Solanas studied psychology in college, and her book is informed with the discipline's distinctive, annoyingly imprecise language. That's not to say that this is a scholarly monograph, as even the most casually written scholarly monographs seldom contain references to "Big Bouncy Boobies" and "lowly, abject turds." Also, very few scholarly monographs urge the systematic murder of an entire male gender. (Although, in fairness, I've never been to the Antioch College library.)

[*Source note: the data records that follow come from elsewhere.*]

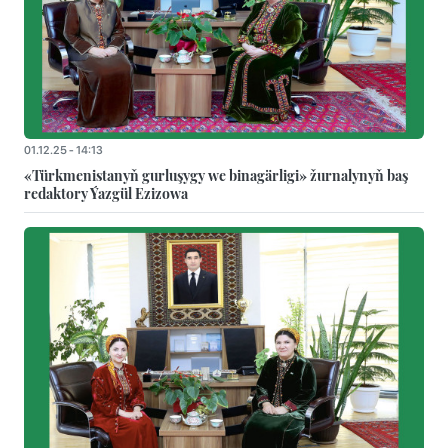
01.12.25 - 14:13
«Türkmenistanyň gurluşygy we binagärligi» žurnalynyň baş
redaktory Ýazgül Ezizowa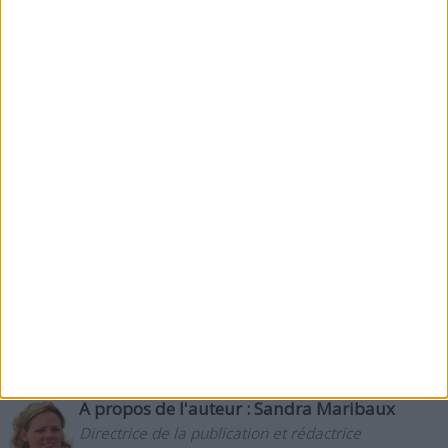
Bien que les résultats des repas tests indiquent que
du calcium en extra puisse aider les femmes
accusant un déficit en calcium à freiner leur appétit
pendant les régimes, des recherches plus poussées
sont nécessaires pour confirmer cette conclusion,
selon l'équipe du docteur Tremblay.
Que pensez-vous de la conclusion de cette étude ?
Avez-vous déjà observé cet avantage du calcium et de
la vitamine D ?Si vous avez aimé cet article, merci de
le recommander sur Facebook, de le tweeter, de lui
donner un vote +1 sur Google Plus.
A propos de l'auteur :
Sandra Maribaux
Directrice de la publication et rédactrice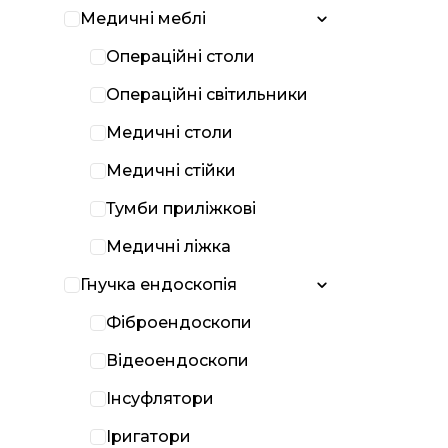
Медичні меблі
Операційні столи
Операційні світильники
Медичні столи
Медичні стійки
Тумби приліжкові
Медичні ліжка
Гнучка ендоскопія
Фіброендоскопи
Відеоендоскопи
Інсуфлятори
Іригатори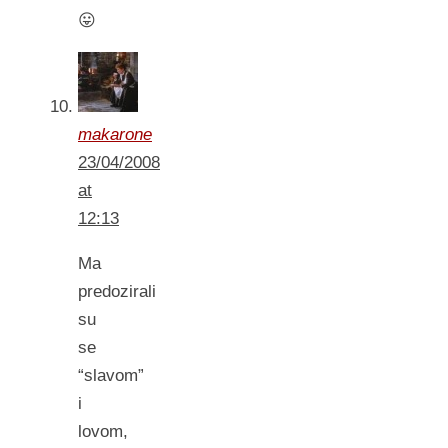
😛
makarone
23/04/2008
at
12:13
Ma
predozirali
su
se
“slavom”
i
lovom,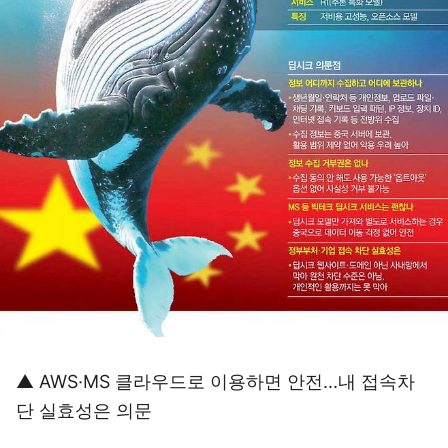
▲ AWS·MS 클라우드로 이용하면 안전...내 접속차
단 실효성은 의문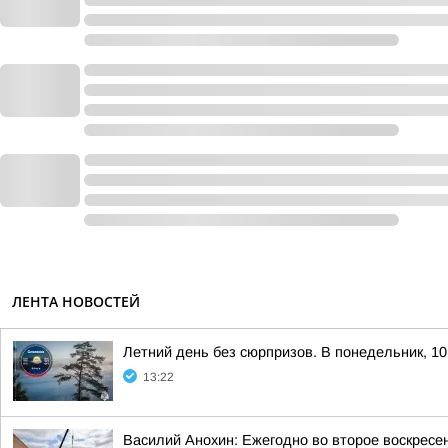
ЛЕНТА НОВОСТЕЙ
Летний день без сюрпризов. В понедельник, 10
13:22
Василий Анохин: Ежегодно во второе воскресе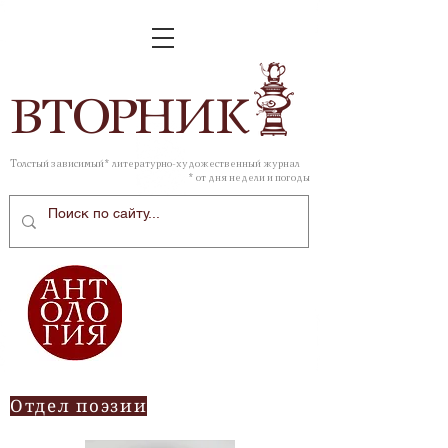
ВТОР
НИК
Толстый зависимый* литературно-художественный журнал
* от дня недели и погоды
Отдел поэзии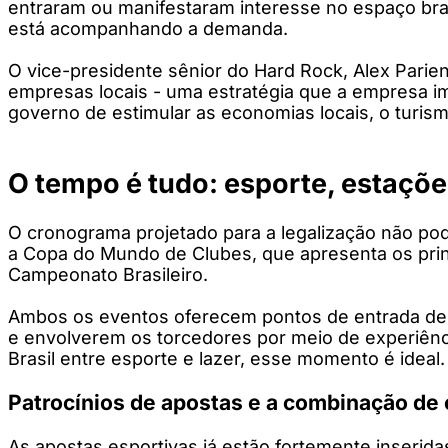
entraram ou manifestaram interesse no espaço bras
está acompanhando a demanda.
O vice-presidente sênior do Hard Rock, Alex Parie
empresas locais - uma estratégia que a empresa 
governo de estimular as economias locais, o turis
O tempo é tudo: esporte, estaçõe
O cronograma projetado para a legalização não po
a Copa do Mundo de Clubes, que apresenta os princ
Campeonato Brasileiro.
Ambos os eventos oferecem pontos de entrada de al
e envolverem os torcedores por meio de experiênc
Brasil entre esporte e lazer, esse momento é ideal.
Patrocínios de apostas e a combinação de
As apostas esportivas já estão fortemente inserida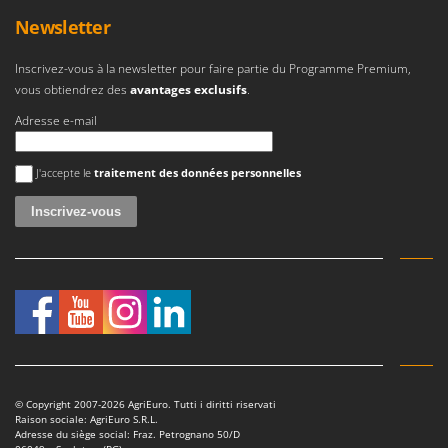
Master
Newsletter
Mastercook
Inscrivez-vous à la newsletter pour faire partie du Programme Premium,
Masterpro
vous obtiendrez des
avantages exclusifs
.
McCulloch
Adresse e-mail
MCH
Michelin
Une erreur est survenue
J'accepte le
traitement des données personnelles
Mille
Minox
Mockmill
More than chef
MOSA
MOVA
Mowox
MTD
© Copyright 2007-2026 AgriEuro. Tutti i diritti riservati
Raison sociale: AgriEuro S.R.L.
Adresse du siège social: Fraz. Petrognano 50/D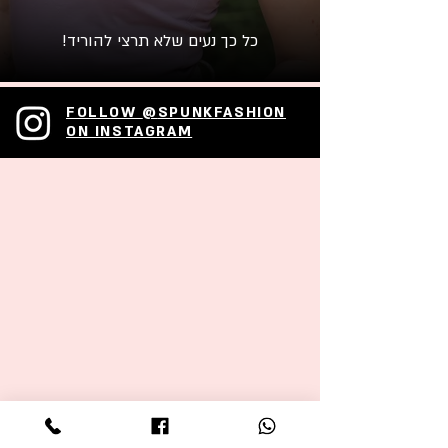
כל כך נעים שלא תרצי להוריד!
FOLLOW
@
SPUNKFASHION
ON INSTAGRAM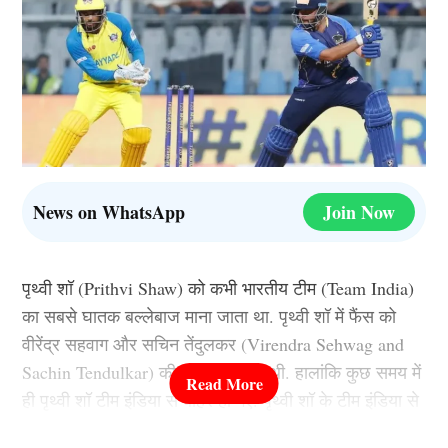
News on WhatsApp
Join Now
पृथ्वी शॉ (Prithvi Shaw) को कभी भारतीय टीम (Team India)
का सबसे घातक बल्लेबाज माना जाता था. पृथ्वी शॉ में फैंस को
वीरेंद्र सहवाग और सचिन तेंदुलकर (Virendra Sehwag and
Sachin Tendulkar) की झलक दिखती थी. हालांकि कुछ समय में
ही पृथ्वी शॉ टीम इंडिया से बाहर हो गए. पृथ्वी शॉ के टीम इंडिया से
बाहर होने की वजह उनकी गलत आदतें थीं. टीम इंडिया से बाहर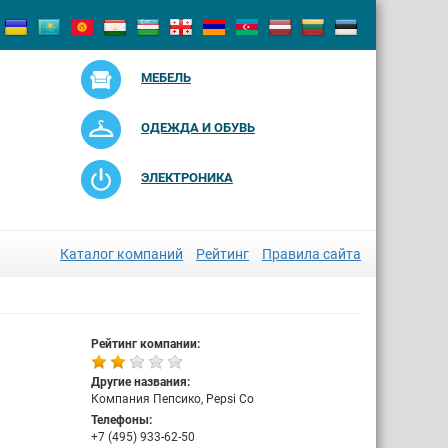
МЕБЕЛЬ
ОДЕЖДА И ОБУВЬ
ЭЛЕКТРОНИКА
Каталог компаний
Рейтинг
Правила сайта
Рейтинг компании:
Другие названия:
Компания Пепсико, Pepsi Co
Телефоны:
+7 (495) 933-62-50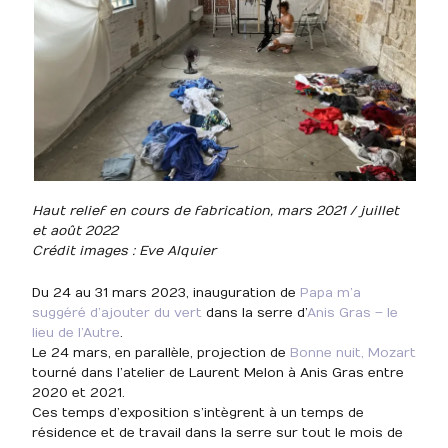
Haut relief en cours de fabrication, mars 2021 / juillet
et août 2022
Crédit images : Eve Alquier
Du 24 au 31 mars 2023, inauguration de
Papa m’a
suggéré d’ajouter du vert
dans la serre d’
Anis Gras – le
lieu de l’Autre
.
Le 24 mars, en parallèle, projection de
Bonne nuit, Mozart
tourné dans l’atelier de Laurent Melon à Anis Gras entre
2020 et 2021.
Ces temps d’exposition s’intègrent à un temps de
résidence et de travail dans la serre sur tout le mois de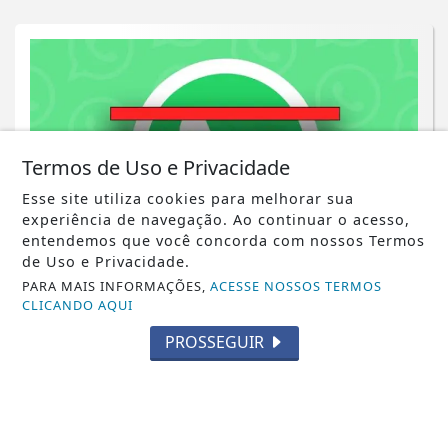
Termos de Uso e Privacidade
Esse site utiliza cookies para melhorar sua
experiência de navegação. Ao continuar o acesso,
entendemos que você concorda com nossos Termos
de Uso e Privacidade.
NOTICIA EM DESTAQUE
PARA MAIS INFORMAÇÕES,
ACESSE NOSSOS TERMOS
CLICANDO AQUI
Saiba quais smatfones serão banidos
pelo WhatsApp; veja a lista
PROSSEGUIR
Saiba Mais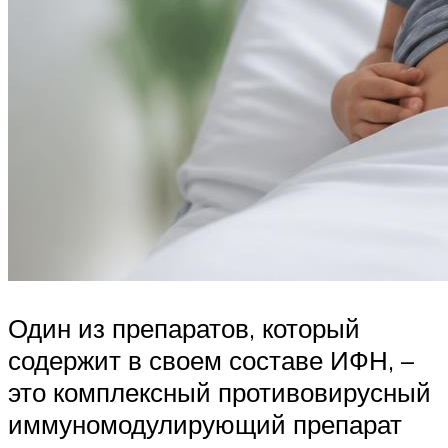
Один из препаратов, который
содержит в своем составе ИФН, –
это комплексный противовирусный
иммуномодулирующий препарат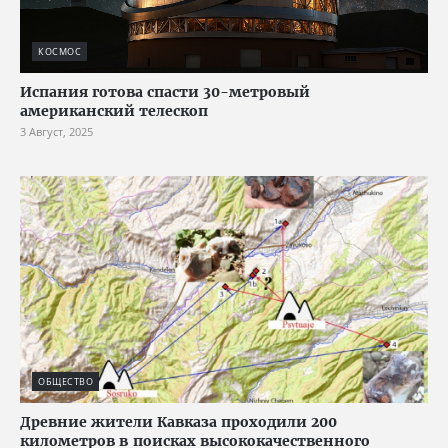
КОСМОС
Испания готова спасти 30-метровый
американский телескоп
3 Август, 2025
ОБЩЕСТВО
Древние жители Кавказа проходили 200
километров в поисках высококачественного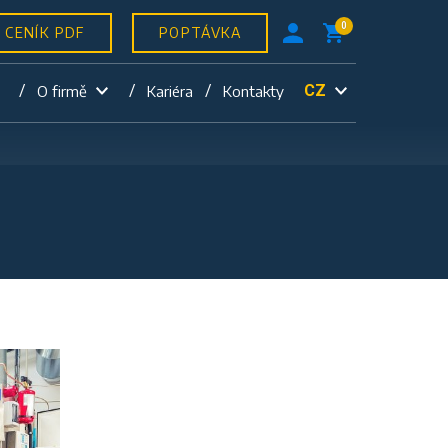
0
CENÍK PDF
POPTÁVKA
CZ
O firmě
Kariéra
Kontakty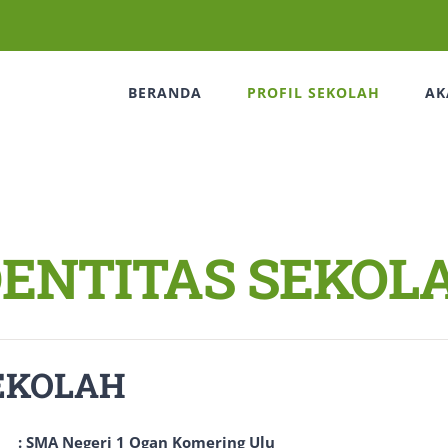
BERANDA
PROFIL SEKOLAH
AK
DENTITAS SEKOL
EKOLAH
 Negeri 1 Ogan Komering Ulu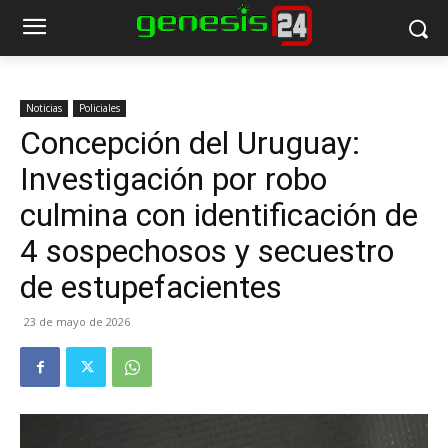
Noticias
Policiales
Concepción del Uruguay:
Investigación por robo
culmina con identificación de
4 sospechosos y secuestro
de estupefacientes
23 de mayo de 2026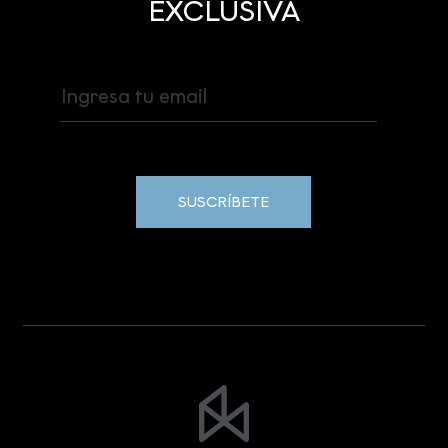
EXCLUSIVA
SUSCRÍBETE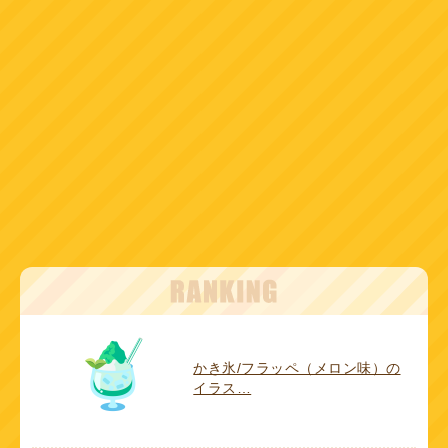
かき氷/フラッペ（メロン味）の
イラス…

So was Solanas serious? It's hard to say. Taken as satire, SCUM Manifesto is a fairly witty, occasionally intelligent piece of writing. Solanas, one presumes, encountered several men over the course of her life, and she only shot two of them. (Not for lack of trying, though -- if it weren't for a defective gun, she almost certainly would have killed Warhol's manager, Fred Hughes.) After serving a ridiculously light sentence for the attempted murder of Warhol, Morrissey and Hughes (technically, she was convicted of reckless assault), she lived for several more years, eventually ending up as a homeless prostitute. As far as anyone knows, she never killed, or tried to kill, any other men. SCUM Manifesto is written in the language of satire, but it's clear that Solanas believed at least some of what she wrote.
And though it's definitely interesting as propaganda, Solanas's book is much more fascinating as an account of what must have been severe mental illness. That is, perhaps, an overly facile way to deal with this extremely unsettling philippic, but really, how do you solve a problem like Valerie? For his part, Lou Reed didn't buy the insanity excuse, as evidenced by his 1990 song about Solanas's "idiot madness," "I Believe." "I believe life's serious enough for retribution," Reed hisses, "I believe being sick is no excuse / And I believe I would've pulled the switch on her myself." (Reed blamed Solanas for Warhol's 1987 death from a gallbladder infection; indeed, he probably wouldn't have had the problem if it weren't for Solanas's bullets.)
AK Press has made my life as a propagandist significantly harder by handling SCUM Manifesto so professionally. The book isn't presented in a sensationalistic manner, which, you can imagine, is pretty difficult to pull off. Included in the AK edition is a fascinating afterword by Freddie Baer which manages to be both sympathetic and admirably objective. I don't exactly recommend SCUM Manifesto for its politics or prose style, but it's undeniably an interesting historical artifact.
As for Solanas, it's hard not to think of Reed's angry words: "There's something wrong if she's alive right now." She's not; she died in 1988, evidently from lung disease. Warhol's friends never forgave her for her incredible act of violence. And it's hard for anyone who's read Cunt to forgive her for indirectly inflicting Inga Muscio on the world. There are no easy answers here, not even any easy questions. But as disturbing, wrongheaded, and scary as it is, SCUM Manifesto is ultimately an impossible book to forget.